Stated exercise: Return each line of the records below in which the word "match" appears.
--- start of Provided data ---
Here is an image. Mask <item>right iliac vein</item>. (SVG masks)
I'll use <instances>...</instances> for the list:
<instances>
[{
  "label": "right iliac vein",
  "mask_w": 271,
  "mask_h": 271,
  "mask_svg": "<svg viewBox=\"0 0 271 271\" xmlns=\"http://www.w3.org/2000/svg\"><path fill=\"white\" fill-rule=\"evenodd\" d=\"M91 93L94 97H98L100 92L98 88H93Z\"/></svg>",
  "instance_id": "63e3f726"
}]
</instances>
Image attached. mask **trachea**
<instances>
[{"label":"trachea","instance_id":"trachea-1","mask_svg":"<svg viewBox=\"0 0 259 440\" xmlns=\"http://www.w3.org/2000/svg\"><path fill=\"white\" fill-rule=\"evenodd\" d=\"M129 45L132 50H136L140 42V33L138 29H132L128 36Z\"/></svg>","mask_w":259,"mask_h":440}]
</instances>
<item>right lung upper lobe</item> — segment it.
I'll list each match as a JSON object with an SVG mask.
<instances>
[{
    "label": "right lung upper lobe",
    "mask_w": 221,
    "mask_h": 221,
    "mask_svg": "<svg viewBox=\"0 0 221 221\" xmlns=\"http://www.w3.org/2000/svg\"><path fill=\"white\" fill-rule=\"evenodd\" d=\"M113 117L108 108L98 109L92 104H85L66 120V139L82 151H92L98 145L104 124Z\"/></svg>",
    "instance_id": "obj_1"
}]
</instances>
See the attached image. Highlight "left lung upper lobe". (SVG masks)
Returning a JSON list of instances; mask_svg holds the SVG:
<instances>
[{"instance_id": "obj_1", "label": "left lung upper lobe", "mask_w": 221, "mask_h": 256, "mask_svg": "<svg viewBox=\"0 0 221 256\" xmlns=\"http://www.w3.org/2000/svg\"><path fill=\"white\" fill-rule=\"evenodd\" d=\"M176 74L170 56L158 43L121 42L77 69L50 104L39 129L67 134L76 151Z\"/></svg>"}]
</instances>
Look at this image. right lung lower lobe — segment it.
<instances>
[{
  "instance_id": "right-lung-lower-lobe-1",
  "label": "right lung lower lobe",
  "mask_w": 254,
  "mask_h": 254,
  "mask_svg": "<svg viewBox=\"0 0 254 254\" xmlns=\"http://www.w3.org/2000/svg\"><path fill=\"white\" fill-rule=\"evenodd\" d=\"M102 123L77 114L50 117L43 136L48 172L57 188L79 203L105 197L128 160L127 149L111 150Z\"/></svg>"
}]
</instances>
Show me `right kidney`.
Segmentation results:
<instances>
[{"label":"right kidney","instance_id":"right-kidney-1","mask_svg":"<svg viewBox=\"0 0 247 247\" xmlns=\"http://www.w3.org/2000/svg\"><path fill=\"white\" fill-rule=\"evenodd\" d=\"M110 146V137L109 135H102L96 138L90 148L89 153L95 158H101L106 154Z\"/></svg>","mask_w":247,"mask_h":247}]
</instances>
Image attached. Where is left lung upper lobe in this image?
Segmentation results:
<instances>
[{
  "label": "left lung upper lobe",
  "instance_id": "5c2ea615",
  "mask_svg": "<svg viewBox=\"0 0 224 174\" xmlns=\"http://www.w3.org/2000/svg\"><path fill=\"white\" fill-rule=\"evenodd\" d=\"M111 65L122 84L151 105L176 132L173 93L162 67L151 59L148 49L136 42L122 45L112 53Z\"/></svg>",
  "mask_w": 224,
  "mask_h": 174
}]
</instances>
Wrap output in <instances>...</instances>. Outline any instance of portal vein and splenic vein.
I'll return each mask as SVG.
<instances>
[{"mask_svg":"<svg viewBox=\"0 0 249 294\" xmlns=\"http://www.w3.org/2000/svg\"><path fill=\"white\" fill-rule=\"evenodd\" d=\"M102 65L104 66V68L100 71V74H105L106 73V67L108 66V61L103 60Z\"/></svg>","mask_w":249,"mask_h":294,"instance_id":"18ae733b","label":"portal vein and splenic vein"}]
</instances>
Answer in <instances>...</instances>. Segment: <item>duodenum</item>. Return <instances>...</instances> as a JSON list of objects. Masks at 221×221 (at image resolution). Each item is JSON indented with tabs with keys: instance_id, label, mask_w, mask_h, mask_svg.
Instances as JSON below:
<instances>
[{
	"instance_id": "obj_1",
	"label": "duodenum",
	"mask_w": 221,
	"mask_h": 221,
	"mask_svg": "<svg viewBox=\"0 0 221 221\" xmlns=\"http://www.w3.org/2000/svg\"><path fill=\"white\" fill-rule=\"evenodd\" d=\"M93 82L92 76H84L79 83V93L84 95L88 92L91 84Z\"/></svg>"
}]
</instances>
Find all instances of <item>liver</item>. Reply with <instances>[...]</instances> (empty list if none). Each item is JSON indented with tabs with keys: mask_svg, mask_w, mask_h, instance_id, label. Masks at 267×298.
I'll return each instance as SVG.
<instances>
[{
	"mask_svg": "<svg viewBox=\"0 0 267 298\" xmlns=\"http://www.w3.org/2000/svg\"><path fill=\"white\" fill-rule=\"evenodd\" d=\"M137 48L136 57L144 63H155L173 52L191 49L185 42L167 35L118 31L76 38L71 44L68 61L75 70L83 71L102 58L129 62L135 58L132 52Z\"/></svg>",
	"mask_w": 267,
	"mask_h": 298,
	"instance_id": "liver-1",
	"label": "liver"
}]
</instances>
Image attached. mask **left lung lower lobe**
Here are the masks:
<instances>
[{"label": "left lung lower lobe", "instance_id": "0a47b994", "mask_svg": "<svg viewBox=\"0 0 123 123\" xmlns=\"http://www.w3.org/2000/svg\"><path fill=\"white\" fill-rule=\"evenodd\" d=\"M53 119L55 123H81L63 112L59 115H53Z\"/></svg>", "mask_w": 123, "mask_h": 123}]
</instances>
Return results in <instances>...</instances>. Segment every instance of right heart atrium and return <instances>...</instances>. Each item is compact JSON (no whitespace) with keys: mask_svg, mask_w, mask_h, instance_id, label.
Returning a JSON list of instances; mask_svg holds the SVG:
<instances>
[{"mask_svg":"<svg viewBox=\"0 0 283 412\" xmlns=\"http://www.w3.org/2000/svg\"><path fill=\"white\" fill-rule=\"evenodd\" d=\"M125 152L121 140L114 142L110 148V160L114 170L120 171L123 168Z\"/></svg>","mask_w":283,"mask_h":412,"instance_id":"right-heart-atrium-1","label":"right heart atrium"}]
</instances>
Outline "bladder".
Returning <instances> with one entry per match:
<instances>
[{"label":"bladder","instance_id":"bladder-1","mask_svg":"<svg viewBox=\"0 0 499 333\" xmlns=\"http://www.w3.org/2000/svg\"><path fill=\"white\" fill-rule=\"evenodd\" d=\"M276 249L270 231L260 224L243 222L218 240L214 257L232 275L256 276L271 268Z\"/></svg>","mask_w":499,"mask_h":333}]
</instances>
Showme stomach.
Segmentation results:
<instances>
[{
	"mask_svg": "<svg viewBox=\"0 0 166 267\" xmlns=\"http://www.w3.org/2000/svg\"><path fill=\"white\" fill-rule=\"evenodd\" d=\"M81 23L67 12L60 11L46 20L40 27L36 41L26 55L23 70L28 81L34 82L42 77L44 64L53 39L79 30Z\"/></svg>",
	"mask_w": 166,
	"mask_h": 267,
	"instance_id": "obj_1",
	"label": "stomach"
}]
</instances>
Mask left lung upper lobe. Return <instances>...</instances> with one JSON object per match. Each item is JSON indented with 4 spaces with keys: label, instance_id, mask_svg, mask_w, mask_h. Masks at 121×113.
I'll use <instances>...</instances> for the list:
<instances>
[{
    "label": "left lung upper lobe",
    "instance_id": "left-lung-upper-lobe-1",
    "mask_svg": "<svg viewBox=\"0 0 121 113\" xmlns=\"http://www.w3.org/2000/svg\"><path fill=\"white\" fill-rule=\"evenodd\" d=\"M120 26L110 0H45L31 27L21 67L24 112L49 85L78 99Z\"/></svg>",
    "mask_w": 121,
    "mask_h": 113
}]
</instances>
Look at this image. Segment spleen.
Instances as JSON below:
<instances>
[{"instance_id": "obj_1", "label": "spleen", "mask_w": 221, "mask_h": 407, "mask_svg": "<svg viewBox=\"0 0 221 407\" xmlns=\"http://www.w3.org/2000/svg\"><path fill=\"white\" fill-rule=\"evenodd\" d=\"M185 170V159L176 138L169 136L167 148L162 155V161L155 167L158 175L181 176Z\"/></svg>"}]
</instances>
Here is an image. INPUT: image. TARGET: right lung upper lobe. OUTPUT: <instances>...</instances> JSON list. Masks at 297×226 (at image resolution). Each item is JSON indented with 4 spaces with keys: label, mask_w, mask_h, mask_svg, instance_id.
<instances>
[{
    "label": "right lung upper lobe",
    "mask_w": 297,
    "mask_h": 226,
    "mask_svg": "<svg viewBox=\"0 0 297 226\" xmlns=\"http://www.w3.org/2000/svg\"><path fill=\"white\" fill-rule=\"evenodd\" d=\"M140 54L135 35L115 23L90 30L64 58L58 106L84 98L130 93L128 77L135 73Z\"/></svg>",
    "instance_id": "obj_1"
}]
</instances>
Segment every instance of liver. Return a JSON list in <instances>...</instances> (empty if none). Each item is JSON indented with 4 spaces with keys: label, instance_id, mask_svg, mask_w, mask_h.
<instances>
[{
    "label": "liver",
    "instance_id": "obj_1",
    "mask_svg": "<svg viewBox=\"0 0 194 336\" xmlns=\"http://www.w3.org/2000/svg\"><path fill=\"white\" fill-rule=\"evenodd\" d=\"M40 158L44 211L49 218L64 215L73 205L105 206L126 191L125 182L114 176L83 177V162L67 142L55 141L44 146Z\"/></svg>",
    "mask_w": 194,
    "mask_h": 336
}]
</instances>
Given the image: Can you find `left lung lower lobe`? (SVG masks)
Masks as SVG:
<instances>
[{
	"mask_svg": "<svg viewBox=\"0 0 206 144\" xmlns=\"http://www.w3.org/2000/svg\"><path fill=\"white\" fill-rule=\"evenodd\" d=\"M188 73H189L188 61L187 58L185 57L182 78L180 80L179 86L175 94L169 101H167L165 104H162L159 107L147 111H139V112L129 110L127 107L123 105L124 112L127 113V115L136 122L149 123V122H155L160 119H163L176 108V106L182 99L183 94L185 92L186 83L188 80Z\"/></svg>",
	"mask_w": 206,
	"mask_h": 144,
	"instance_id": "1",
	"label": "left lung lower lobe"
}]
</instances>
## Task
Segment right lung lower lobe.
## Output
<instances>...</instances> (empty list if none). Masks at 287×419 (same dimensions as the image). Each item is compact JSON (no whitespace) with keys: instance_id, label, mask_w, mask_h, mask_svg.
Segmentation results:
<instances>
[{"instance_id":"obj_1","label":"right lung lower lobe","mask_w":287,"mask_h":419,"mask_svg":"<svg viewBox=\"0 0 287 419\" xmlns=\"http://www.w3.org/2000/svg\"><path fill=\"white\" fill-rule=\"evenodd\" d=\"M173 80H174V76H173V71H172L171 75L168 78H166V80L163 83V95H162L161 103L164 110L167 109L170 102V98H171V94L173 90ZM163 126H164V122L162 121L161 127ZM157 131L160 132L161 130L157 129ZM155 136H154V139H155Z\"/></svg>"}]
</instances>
--- end of Provided data ---
Solution to the exercise:
I'll list each match as a JSON object with an SVG mask.
Returning <instances> with one entry per match:
Mask left lung upper lobe. Return <instances>...</instances> with one JSON object per match. Each item is JSON indented with 4 spaces with keys: label, instance_id, mask_svg, mask_w, mask_h. Masks at 121×113.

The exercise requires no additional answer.